- 著者: Kevin C. Barry, Joy Hsu, Miranda L. Broz, Francisco J. Cueto, Mikhail Binnewies, Alexis J. Combes, Amanda E. Nelson, Kimberly Loo, Adil I. Daud, Matthew F. Krummel et al.
- Corresponding author: Matthew F. Krummel (matthew.krummel@ucsf.edu, Department of Pathology, University of California San Francisco, San Francisco, CA, USA)
- 雑誌: Nature Medicine
- 発行年: 2018
- Epub日: 2018-07-09
- Article種別: Original Article
- PMID: 29942093
背景
抗 PD-1 (programmed cell death 1) / 抗 CTLA-4 (cytotoxic T-lymphocyte-associated protein 4) による免疫チェックポイント阻害療法 (immune checkpoint blockade; ICB) は T 細胞応答を再活性化し持続的防御を提供するが、多くの癌種で 80% 以上の患者が客観的奏効を得られない。**先行研究 (Rizvi et al. Science 2015 = Science 2015 が確立した tumor mutation burden = TMB 高値モデル、Sharma and Allison Cell 2015 = Cell 2015 のチェックポイント阻害療法共通機序、TCGA Cell 2015 = Cell 2015 の cutaneous melanoma genomic landscape) **は変異量と T 細胞浸潤を主要な奏効予測因子として確立してきたが、T 細胞中心の予測因子だけでは説明できない奏効・非奏効患者集団が多く存在し、その自然免疫学的基盤は未解明であった。腫瘍内の希少な conventional dendritic cell type 1 (cDC1) サブセット (マウス CD103+、ヒト BDCA-3+/CD141+、stimulatory DCs; SDC) は抗原交差提示能 (cross-presentation) を持ち、Spranger et al. CancerCell 2017 (β-catenin pathway) や Roberts et al. CancerCell 2016 が示すように T 細胞を再刺激する重要な役割を持つが、その腫瘍内存在量を制御する細胞学的機構 — 特に「どの細胞種が FLT3L (Fms-like tyrosine kinase 3 ligand、cDC1 development の master cytokine) を腫瘍内で供給するか」は不明であった。
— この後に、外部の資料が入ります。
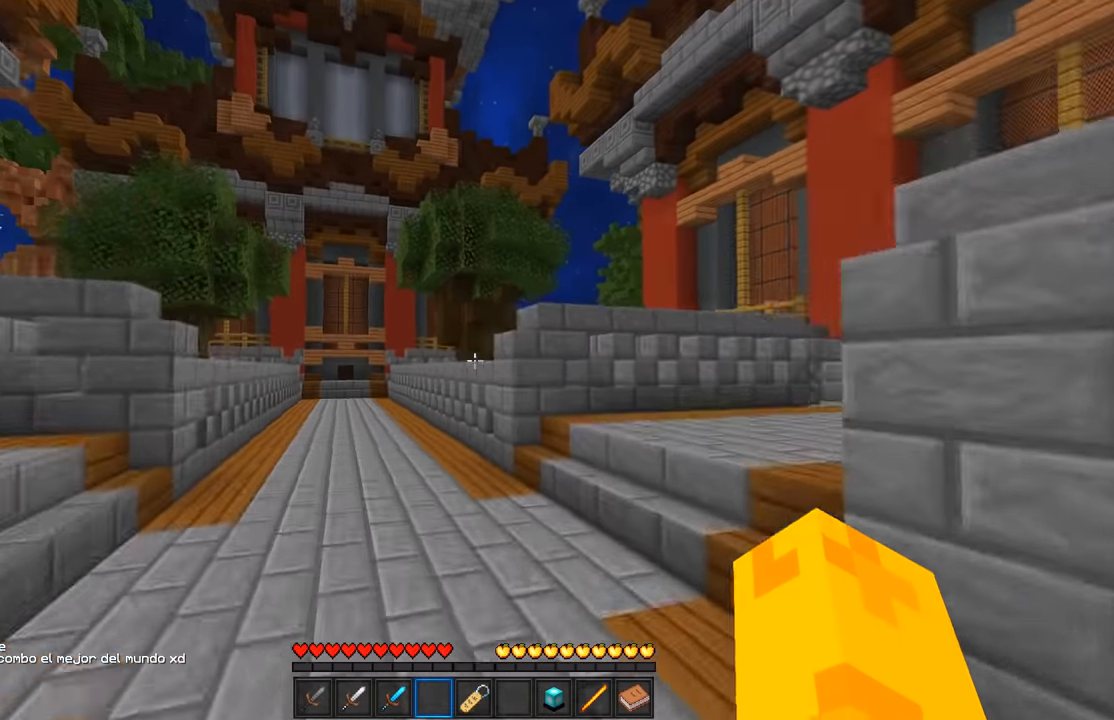
{"keys": ["d", "w"], "mouse": ["left"], "events": [[216, "mouse_left", "down"], [366, "a", "up"], [400, "d", "down"]]}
さらに、cDC1 を量・機能の両面で制御する免疫細胞ネットワークが ICB 奏効バイオマーカーとして機能するかも検証されておらず、NK 細胞と DC の相互作用を腫瘍微小環境で in vivo 可視化したデータ・FLT3L 産生細胞の遺伝学的同定・臨床コホートでの NK-DC 軸 vs 奏効性の網羅的検証が足りなかった。
目的
メラノーマ腫瘍微小環境における BDCA-3+ SDC 量を制御する細胞種・分子を同定し、(1) Flt3l-TFP レポーターマウス B16F10 皮下移植モデルで腫瘍内 FLT3L 産生細胞を同定する、(2) Il2rg-/- (T/NK 欠損)・Rag-/- (T 欠損)・抗 NK1.1 抗体 NK 除去・Il2rg-/-;Flt3l-/- 骨髄キメラで NK 細胞特異的 FLT3L 機能を機械論的に立証する、(3) Ncr1-GFP/Xcr1-Venus/Cd11c-mCherry 三重レポーターマウスの二光子生体イメージングで NK-cDC1 の物理的相互作用を可視化する、(4) UCSF 転移メラノーマ 2 コホート (n=33+23) で 33 immune subset の網羅的フローサイトメトリー解析を実施し、SDC 量と抗 PD-1 療法奏効・全生存 (overall survival; OS) の関連を明らかにする、(5) NK 細胞遺伝子シグネチャーを構築し TCGA + GSE19234 + 頭頸部扁平上皮癌 (head and neck squamous cell carcinoma; HNSCC) コホートで再現性を検証する、ことで免疫療法の予測バイオマーカーと治療標的を同定することを目的とした。
結果
所見1 — BDCA-3+ SDC シグネチャー高発現が転移メラノーマで全生存を有意に延長: 公開メラノーマコホート GSE19234 (n=44) の 66% ストリンジェンシーで SDC シグネチャー高発現群は全生存を有意に延長 (log-rank 検定 P<0.05、Fig 1a)、TCGA-SKCM データセット (n=469) でも再現された (P<0.001、Fig 1b)。SDC : non-stimulatory myeloid (NSM) 比シグネチャーも OS 延長と相関した。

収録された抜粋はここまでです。